2. The NT church was a missionary church. That's in contrast to the old-covenant community.

3. You can't have "covenantal worship" until you have a church, until you have members, until you have Christians. What happens when you're starting from scratch?

4. We need to distinguish between Biblical jargon and liturgical "in-house" jargon. Liturgical "in-house" jargon is often a traditional reflection of a particular time and place, culture, ethnicity, nationality, &c. Making the liturgical language less provincial isn't making it less Biblical, for, in many cases, it wasn't specifically Biblical in the first place.

5. Lee uses Exodus as a template, but that's generally dealing with ritual purity or cultic holiness, not circumcision of the heart.

6. Apropos (5), he talks about the "people of God," but many (most?) Israelites were nominal believers at best. Worship was more a matter of doing rather than believing. You were born into the old covenant community. You had to obey the ceremonial law. That had nothing to do with being genuinely devout. Of heartfelt worship. Rather, it was formal. External observances.

"Circumcision of the heart" was the ideal, but that wasn't prerequisite for participating in the public worship of God.

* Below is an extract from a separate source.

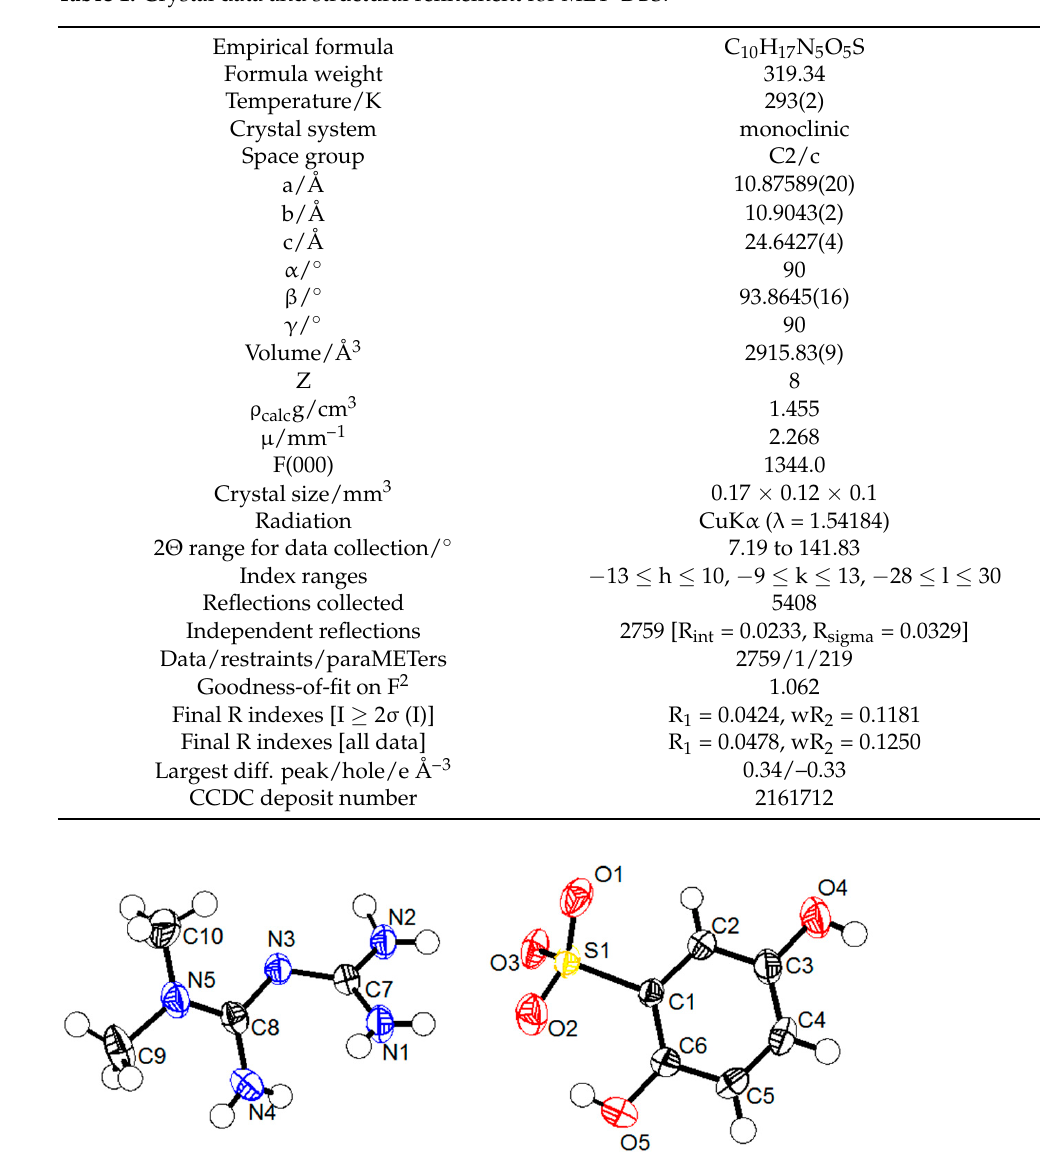
Table 1. Crystal data and structural refinement for MET–DBS.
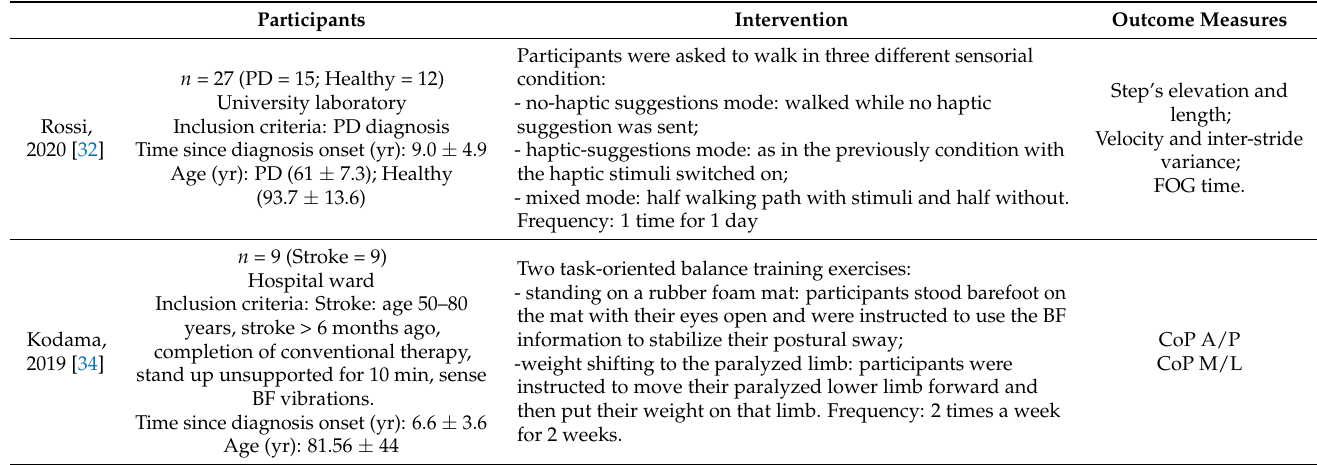
Figure 5. Forest plot of comparison: Overall effect of Vibrotactile feedback training in comparison to no-feedback interventions. Outcome: roll sway angle. Abbreviations: VTT, vibrotactile training; CI, confidence interval; SD, standard deviation [35,41]. Table 1. Description of included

7. Lee's position sounds more classically Baptist than Presbyterian. Congregations are generally composed of families. They attend church as a family unit. This often means that one or more family members are pious, while the remaining family members attend church because the pious family members attend, and they do things as a family. Nominally religious or irreligious family members go out of deference to their devout family members. So it's not a cut-n-dried contrast between believing insiders and unbelieving outsiders. Unbelievers are normally present given the familial structure of human nature. God works within the social bonds that God created.

8. And that's reinforced by infant baptism. Apparently, Lee is still Presbyterian. But babies aren't baptized because babies are believers. And baptism doesn't make them believers. Rather, that assumes a familial model of the church. It distinguishes the visible church from the invisible church. Church membership is partly structured according to the natural family unit. And, at a practical level, that dynamic is also operative in Baptist and Anabaptist settings. To a great extent the ecclesial framework parallels the familial framework.

9. Some family members grow into the faith while others outgrow the faith. But until they exclude themselves, they are usually included at some level.

10. I also don't think we "enter God's presence" in some qualitatively distinct way when we go to church. Christians are always in God's presence. It's just that we set aside time and space to screen out some of the distractions so that we can focus on communing with God.

The notion of "entering into God's presence" makes sense in the context of cultic holiness, where there's a ritual contrast between the sacred and the profane, but there's not much of that in NT piety.

3 comments:

  1. "...but many (most?) Israelites were nominal believers at best."

    What would make you think that?

    ReplyDelete
  2. The wilderness generation. The book of Judges. National apostasy, punished by the Babylonian exile. The general rejection of Jesus.

    ReplyDelete
  3. "Whatever the sermon text happens to address will, in turn, address the audience on those terms."

    Few preachers understand this. All preachers should.

    Re #10: "entering into God's presence" is a vacuous phrase. It betrays our lack of understanding of the corporate Body because it focuses unnecessarily on the individual where the individual isn't indicated. Corporate worship is precisely that: corporate. It may be made up of individuals who each have an individual responsibility to participate, but worship is for the corporate gathering of believers. What individuals get out of it is what individuals contribute to it.